The network is getting angry over the strike affecting Johnny's Bananas. Drama (Kevin Dillon) starts worrying when his accounts are frozen, and Yagoda (William Fichtner) threatens to ruin his career if he does not stop the strike. He forcefully declines the demands, although he is relieved when he and Andrew Dice Clay are given their desired salaries to return to work immediately. Ari confronts Melissa at his house, annoyed that she is cooking with Bobby Flay. He tells her that he never hid his true nature from her, expressing that Melissa is the one who hid her true nature. While conversing with Melinda, Eric is approached by Johnny Galecki, who makes a crude remark over spending time with Sloan. Angry, Eric tells Scott (Scott Caan) to drop Galecki as a client.

==Production==
===Development===
The episode was written by series creator Doug Ellin and main cast member Jerry Ferrara, and directed by David Nutter. This was Ellin's 61st writing credit, Ferrara's second writing credit, and Nutter's ninth directing credit.

==Reception==
===Viewers===
In its original American broadcast, "The Big Bang" was seen by an estimated 2.16 million household viewers with a 1.3 in the 18–49 demographics. This means that 1.3 percent of all households with televisions watched the episode. This was a 15% decrease in viewership with the previous episode, which was watched by an estimated 2.53 million household viewers with a 1.5 in the 18–49 demographics.

===Critical reviews===
"The Big Bang" received mixed reviews from critics.

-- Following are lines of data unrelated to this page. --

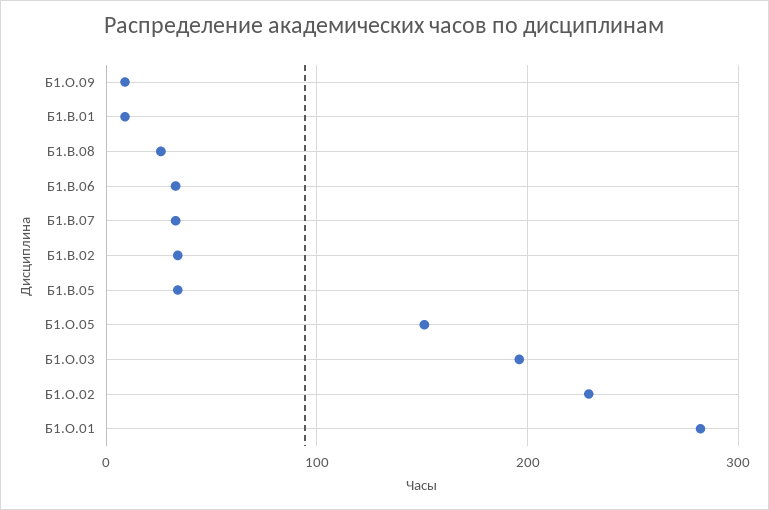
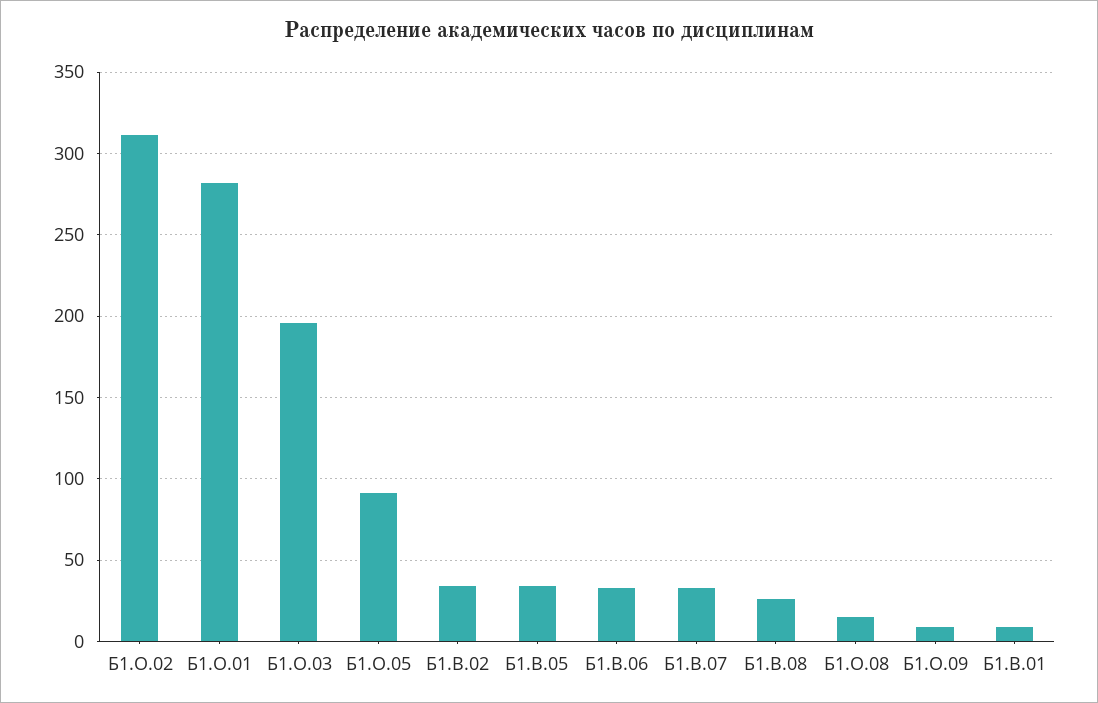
  {
    "Б1.О.09": 10,
    "Б1.В.01": 10,
    "Б1.В.08": 25,
    "Б1.В.06": 35,
    "Б1.В.07": 35,
    "Б1.В.02": 35,
    "Б1.В.05": 35,
-   "Б1.О.05": 150,
+   "Б1.О.05": 90,
    "Б1.О.03": 195,
-   "Б1.О.02": 230,
+   "Б1.О.02": 310,
-   "Б1.О.01": 280
+   "Б1.О.01": 280,
+   "Б1.О.08": 15
  }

Steve Heisler of The A.V. Club gave the episode a "C+" grade and wrote, "A few things get resolved in 'The Big Bang', but it's becoming clear that the show doesn't want to bite off more than it can chew. The plotlines left open are the ones that the show's been building towards during its entire run, and the ones that close are the ones recently opened."

Nate Rawlings of TIME wrote, "Entourages writers are trying something difficult in the few weeks before the series ends — giving Vincent Chase, the womanizing, patronizing movie star, actual character development. They're trying to have Vince grow up and see the sadness in his years of chasing women, but they're doing it by having him chase a woman. Strange, I know." Hollywood.com wrote, "Entourage plodded along this episode, wrapping up a few major conflicts, proving that nothing Vince does is really of consequence, dispelling more drama with Sloane and making us actually feel sorry for Ari, which I didn't think was possible."

Ben Lee of Digital Spy wrote, "Melinda Clarke is still awesome. To Eric: "I can't believe I didn't f**k you good enough to make you forget about her."" Renata Sellitti of TV Fanatic gave the episode a 4 star rating out of 5 and wrote, "Looks like there's trouble brewing for Vincent "Don't Hate Me Because I'm Beautiful" Chase. Nah, not really. He's just unhappy because the Vanity Fair story was completed and apparently Sophia struck a nerve. I mean, all she did was tell the world he's as deep as a puddle - correction: an insecure, womanizing puddle - and he freaks out. What's wrong with that? I'll tell you what's wrong with that, Sophia. Nobody messes with our Vince."